Who do you think calls the shots on these things?  The individual players?  The Orchestra Manager?  Section Leaders?  I really wonder how many conductors are up to speed on this kind of question... or even care about it anyhow? 

What about the Italian repertoire, Ol?  What kind of woodwind ought we to be getting in Rossini/Donizetti/Bellini etc?  As far as brasswind, the top line should be cornets, not trumpets...   and all that flailing-around in WILLIAM TELL sounds a lot crisper when played on what Rossini was writing for - the valved trombone.   Once you have heard the overture to RIGOLETTO begin with a solo cornet...  you won't want to go back Wink

As far as the cornet goes you'd know a lot better than I would - although perhaps it's worth a mention that the C trumpet is probably more common than the Bb in many countries. (Not all of course.) When I've seen Wagner tubas it has indeed been the horns who have played them; on the other hand the trombones have often had to tackle the bass trumpet. Which as parts for it exist in at least 3 different keys and trombonists don't normally have to transpose is perhaps not always entirely fair. Especially when Ferneyhough writes quarter-tones for it.

In my experience (from the outside although quite often with my nose pressed pretty hard up against the glass...) it's usually the principals who would sort this sort of thing out. Did you read the article on Solti and Paray trying to get people to change bassoon? - that's something I would find a little hard to imagine coming from a conductor nowadays, although I think the 'principal' conductor has a much looser relationship with the orchestra than used to be the case. Nowadays it would be rare to find an orchestra manager who had a clue about this sort of thing.

In the case of woodwind in the bel canto stuff you would in any case be talking period instruments if you really wanted to get it 'right' - and I suppose the singers would be grateful for that although something makes me think they wouldn't be cutting back on the can belto accordingly. I read that Cavallini (a clarinettist who did a lot of Verdi premieres including La Forza del Destino which has an immense clarinet obbligato in it) used a 6-key boxwood clarinet. (So a Mozart clarinet plus a key for low C#.) Have you seen his Capricci? It's hard to believe.

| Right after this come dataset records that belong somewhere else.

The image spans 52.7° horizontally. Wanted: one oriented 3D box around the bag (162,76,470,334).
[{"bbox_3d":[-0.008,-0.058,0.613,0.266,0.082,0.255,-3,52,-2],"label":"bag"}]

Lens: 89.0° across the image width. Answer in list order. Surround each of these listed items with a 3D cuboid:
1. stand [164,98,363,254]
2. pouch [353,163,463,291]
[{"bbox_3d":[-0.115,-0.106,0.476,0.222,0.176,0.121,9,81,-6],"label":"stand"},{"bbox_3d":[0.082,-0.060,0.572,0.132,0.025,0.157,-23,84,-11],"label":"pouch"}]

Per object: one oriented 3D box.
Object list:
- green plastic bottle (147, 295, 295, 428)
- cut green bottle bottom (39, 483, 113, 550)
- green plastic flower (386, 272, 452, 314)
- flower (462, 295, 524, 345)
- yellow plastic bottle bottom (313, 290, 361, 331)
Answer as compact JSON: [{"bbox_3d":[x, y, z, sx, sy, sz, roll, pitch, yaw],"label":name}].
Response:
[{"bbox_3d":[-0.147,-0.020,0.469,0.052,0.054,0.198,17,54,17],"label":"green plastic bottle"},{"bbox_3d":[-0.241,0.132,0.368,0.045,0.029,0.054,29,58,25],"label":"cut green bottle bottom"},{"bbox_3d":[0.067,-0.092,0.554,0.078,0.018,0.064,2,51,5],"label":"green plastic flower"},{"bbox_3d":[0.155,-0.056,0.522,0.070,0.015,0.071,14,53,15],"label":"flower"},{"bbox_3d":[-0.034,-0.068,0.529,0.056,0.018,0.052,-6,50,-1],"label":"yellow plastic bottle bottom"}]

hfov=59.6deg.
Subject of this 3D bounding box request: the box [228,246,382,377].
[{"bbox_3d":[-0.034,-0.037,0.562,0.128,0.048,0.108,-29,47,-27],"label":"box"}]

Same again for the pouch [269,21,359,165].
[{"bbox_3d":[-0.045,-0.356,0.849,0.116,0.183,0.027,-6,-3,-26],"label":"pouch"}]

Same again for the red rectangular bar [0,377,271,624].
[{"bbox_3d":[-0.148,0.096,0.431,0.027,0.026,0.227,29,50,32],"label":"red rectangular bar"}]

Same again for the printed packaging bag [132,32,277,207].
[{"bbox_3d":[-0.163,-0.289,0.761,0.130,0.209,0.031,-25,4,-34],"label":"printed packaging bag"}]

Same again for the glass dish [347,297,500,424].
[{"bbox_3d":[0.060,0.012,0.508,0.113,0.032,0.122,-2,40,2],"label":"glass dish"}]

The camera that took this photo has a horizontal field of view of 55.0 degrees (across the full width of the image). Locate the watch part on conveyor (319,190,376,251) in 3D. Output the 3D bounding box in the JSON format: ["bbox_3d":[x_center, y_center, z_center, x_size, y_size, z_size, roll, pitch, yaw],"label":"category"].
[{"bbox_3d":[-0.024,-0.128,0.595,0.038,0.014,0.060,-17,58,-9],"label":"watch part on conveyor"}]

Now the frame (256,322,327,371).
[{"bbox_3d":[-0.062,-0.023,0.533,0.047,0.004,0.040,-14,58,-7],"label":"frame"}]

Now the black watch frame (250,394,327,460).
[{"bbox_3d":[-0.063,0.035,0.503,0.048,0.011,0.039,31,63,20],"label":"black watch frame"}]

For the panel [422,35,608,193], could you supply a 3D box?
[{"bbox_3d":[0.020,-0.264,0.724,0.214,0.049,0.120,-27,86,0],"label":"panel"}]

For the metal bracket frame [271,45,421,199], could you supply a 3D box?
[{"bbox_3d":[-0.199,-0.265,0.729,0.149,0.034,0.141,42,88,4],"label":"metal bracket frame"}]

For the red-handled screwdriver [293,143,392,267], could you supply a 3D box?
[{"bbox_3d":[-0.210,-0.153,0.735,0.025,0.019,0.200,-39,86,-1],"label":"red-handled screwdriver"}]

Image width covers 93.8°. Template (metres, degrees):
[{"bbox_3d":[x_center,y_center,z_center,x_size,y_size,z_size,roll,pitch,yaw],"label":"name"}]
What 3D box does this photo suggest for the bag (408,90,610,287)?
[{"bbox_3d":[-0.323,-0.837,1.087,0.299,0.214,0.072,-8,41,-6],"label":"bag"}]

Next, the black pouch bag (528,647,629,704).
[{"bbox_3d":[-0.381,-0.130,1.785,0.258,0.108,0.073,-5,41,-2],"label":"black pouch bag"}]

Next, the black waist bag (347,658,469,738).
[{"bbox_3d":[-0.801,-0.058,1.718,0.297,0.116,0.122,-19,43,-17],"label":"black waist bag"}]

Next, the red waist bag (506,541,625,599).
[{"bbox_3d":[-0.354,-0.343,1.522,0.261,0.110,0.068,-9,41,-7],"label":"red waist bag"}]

I don't have any direct experience of valve trombones (at least when they're not called bass trumpets... Wink) but I did hear and see the La Scala orchestra once upon a time in concert - and the tuba player was changing between tuba and cimbasso throughout the concert. I do think the cimbasso has a lot of potential there in that the tuba in many orchestras is rather woofy and doesn't always blend with the bitier trombones. Wonder what Notorious might think of all that?